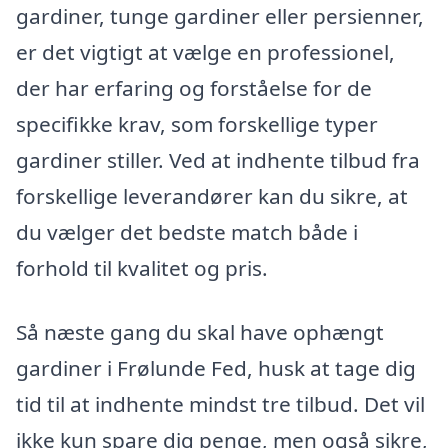
gardiner, tunge gardiner eller persienner,
er det vigtigt at vælge en professionel,
der har erfaring og forståelse for de
specifikke krav, som forskellige typer
gardiner stiller. Ved at indhente tilbud fra
forskellige leverandører kan du sikre, at
du vælger det bedste match både i
forhold til kvalitet og pris.
Så næste gang du skal have ophængt
gardiner i Frølunde Fed, husk at tage dig
tid til at indhente mindst tre tilbud. Det vil
ikke kun spare dig penge, men også sikre,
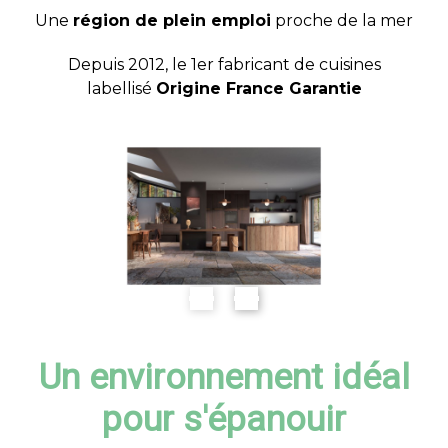
Une
région de plein emploi
proche de la mer
Depuis 2012, le 1er fabricant de cuisines
labellisé
Origine France Garantie
Un environnement idéal
pour s'épanouir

++++++

### Task prompt
Starting with the line that holds "gardiner stiller. Ved at indhente tilbud fra", repeat exactly every line through the end of the material above, both ends included, without the pictures.

### Task answer
gardiner stiller. Ved at indhente tilbud fra
forskellige leverandører kan du sikre, at
du vælger det bedste match både i
forhold til kvalitet og pris.
Så næste gang du skal have ophængt
gardiner i Frølunde Fed, husk at tage dig
tid til at indhente mindst tre tilbud. Det vil
ikke kun spare dig penge, men også sikre,
Une
région de plein emploi
proche de la mer
Depuis 2012, le 1er fabricant de cuisines
labellisé
Origine France Garantie
Un environnement idéal
pour s'épanouir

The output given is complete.